> [Material supplied]:
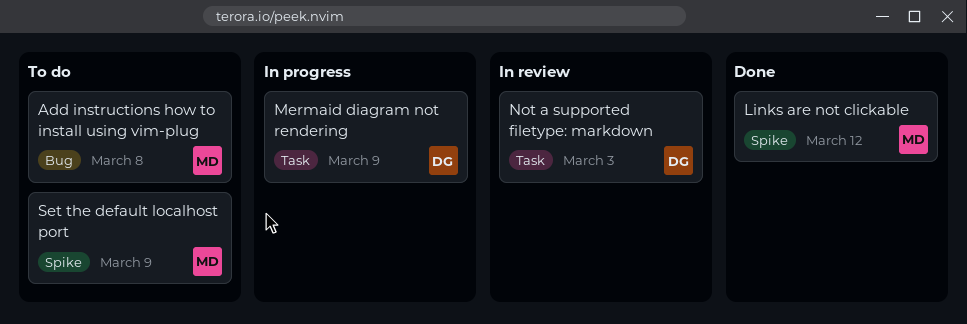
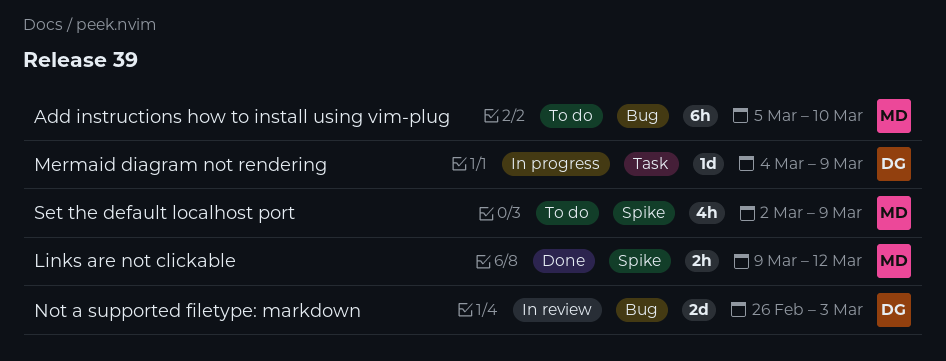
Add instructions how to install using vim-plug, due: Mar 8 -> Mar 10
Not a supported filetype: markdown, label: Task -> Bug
* * *
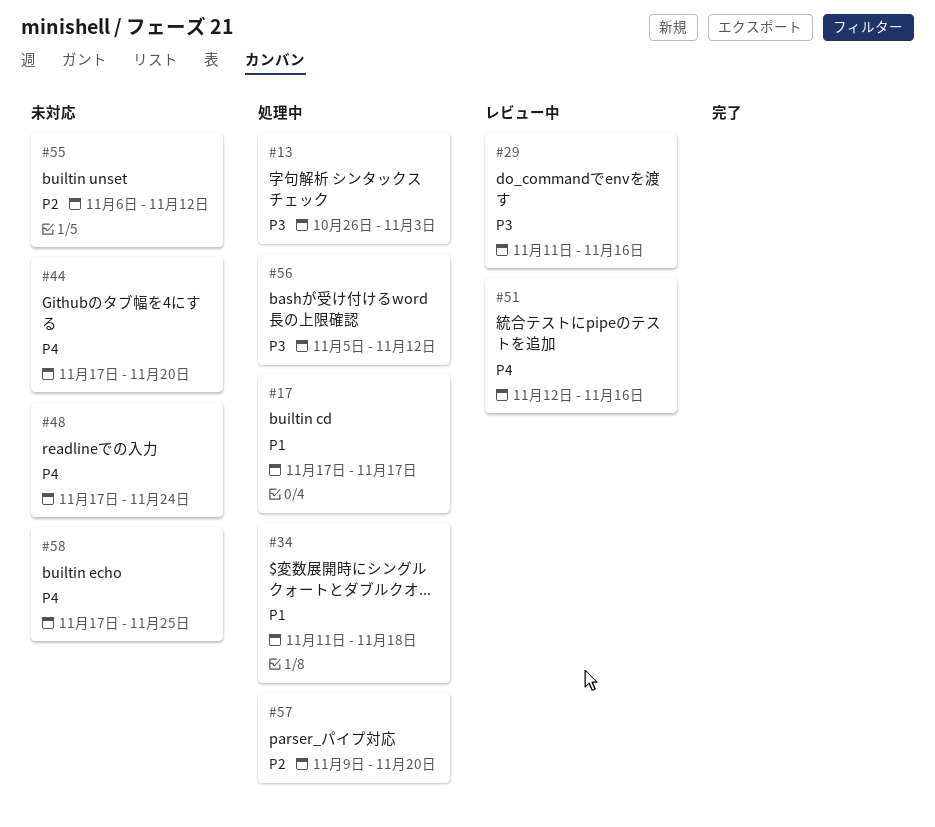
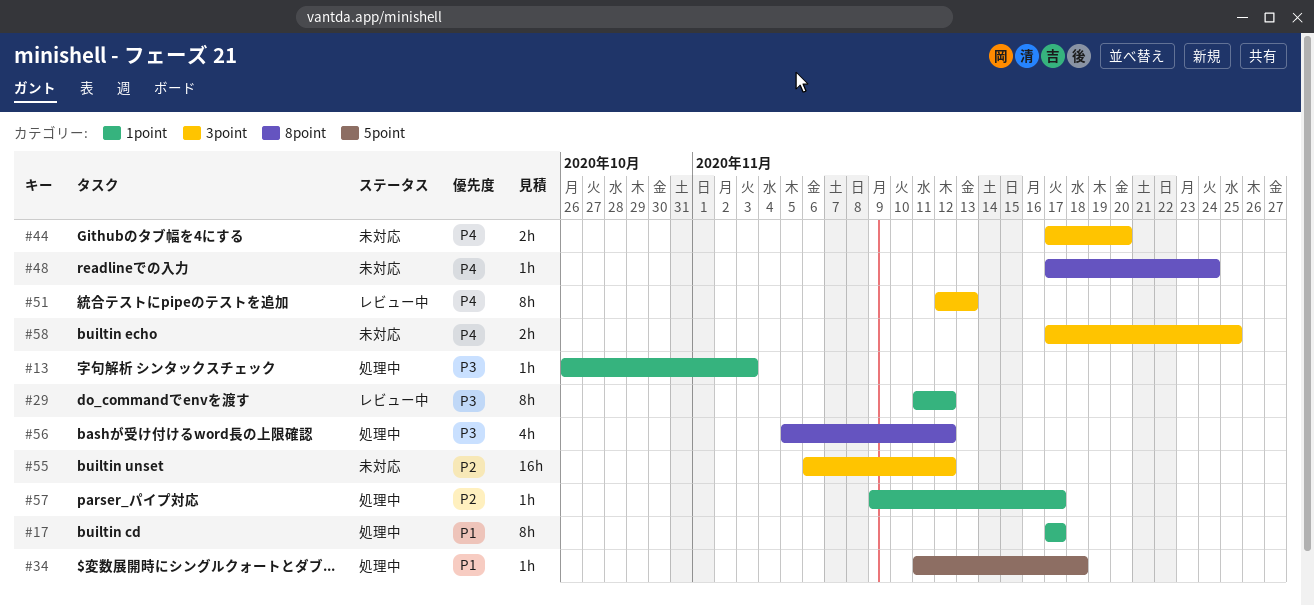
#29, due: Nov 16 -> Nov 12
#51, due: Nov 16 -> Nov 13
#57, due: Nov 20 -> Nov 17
...
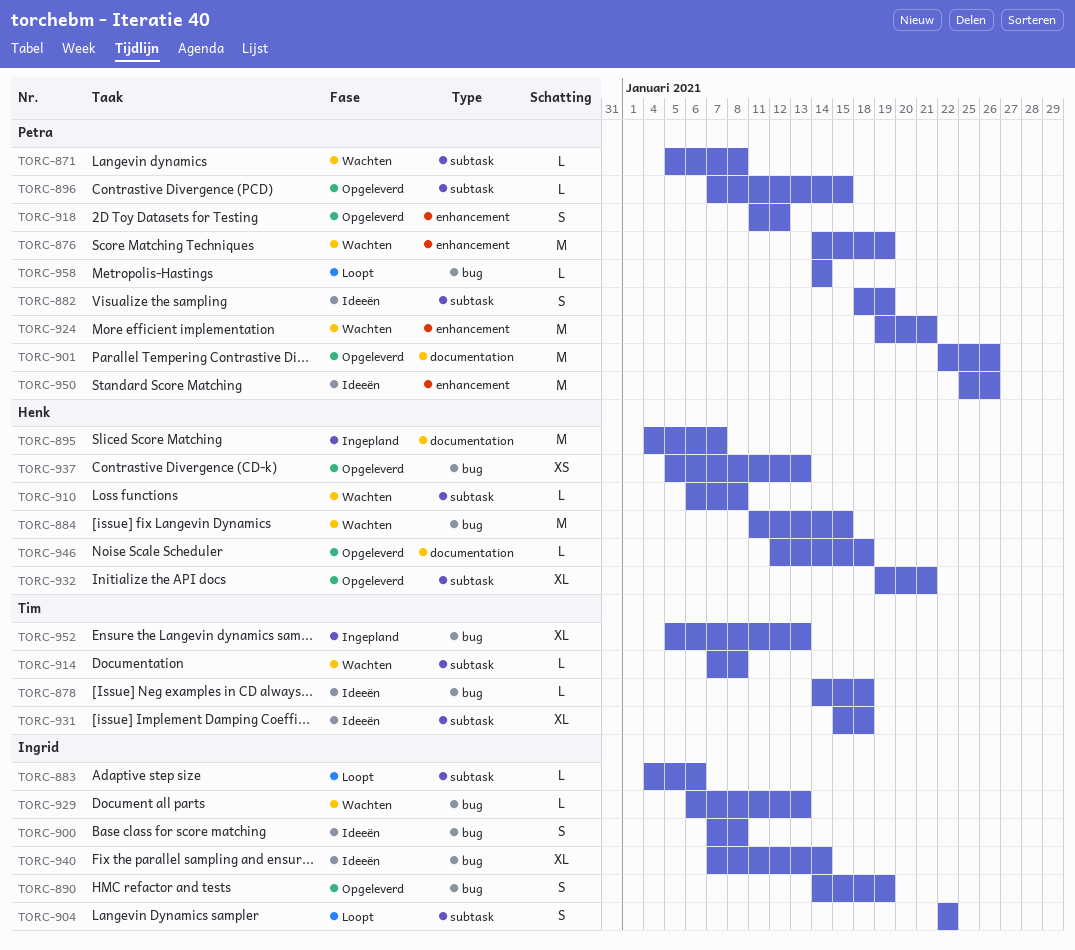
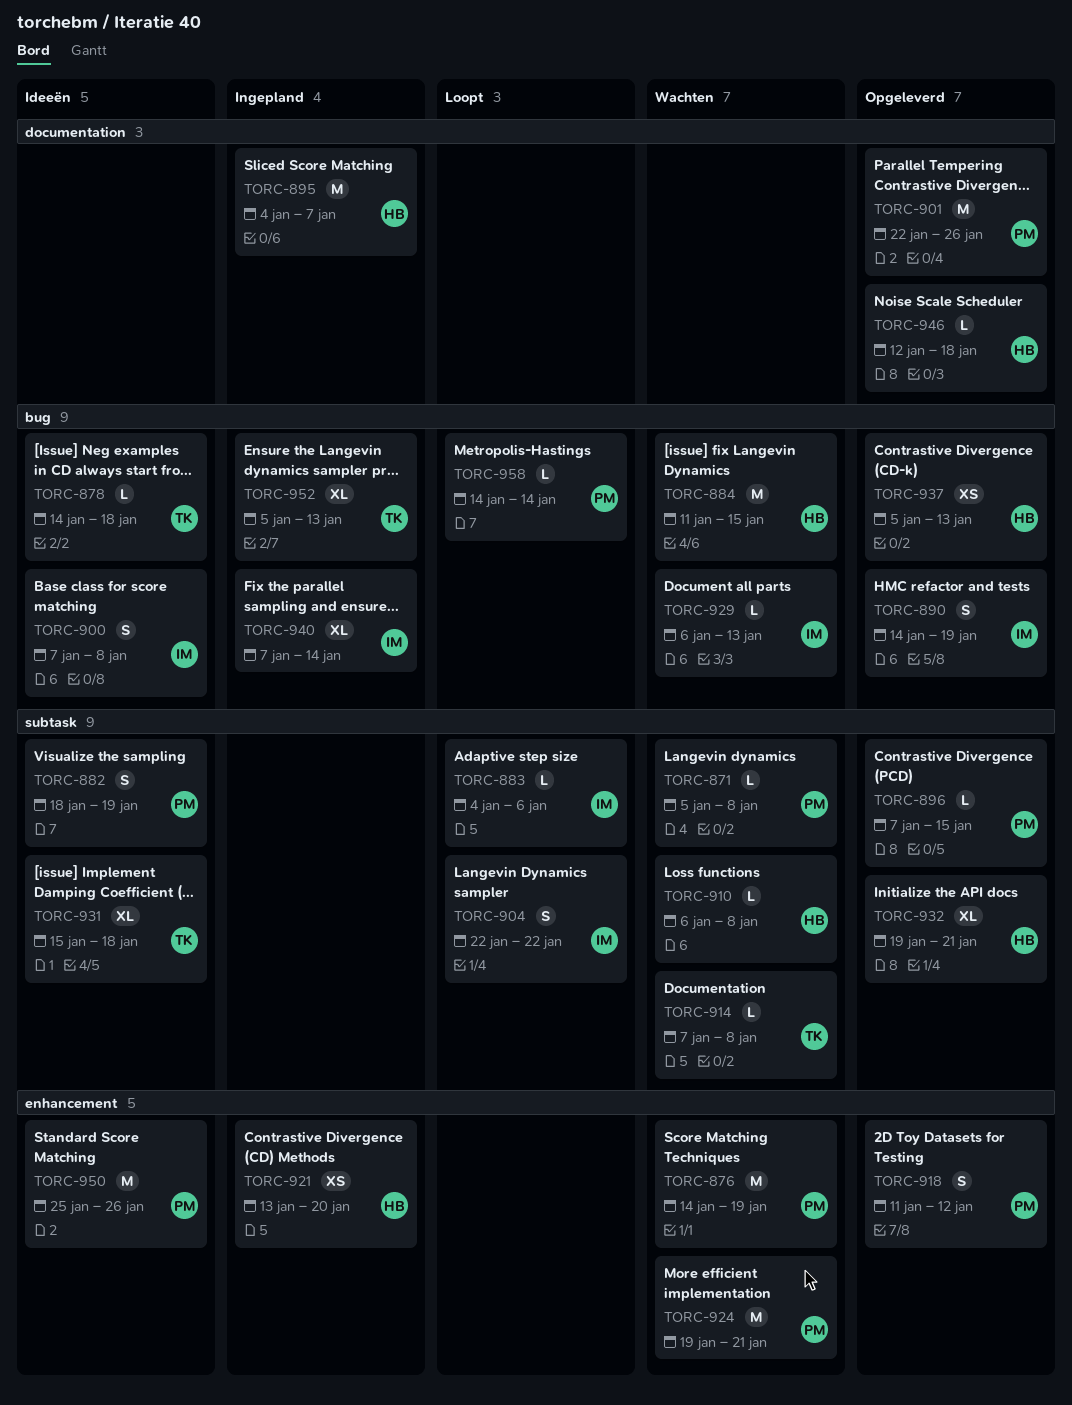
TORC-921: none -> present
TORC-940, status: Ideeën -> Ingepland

> [Problem requirements]: Copy task for the entries above: every line with the string "TORC".

> [Exercise answer]:
TORC-921: none -> present
TORC-940, status: Ideeën -> Ingepland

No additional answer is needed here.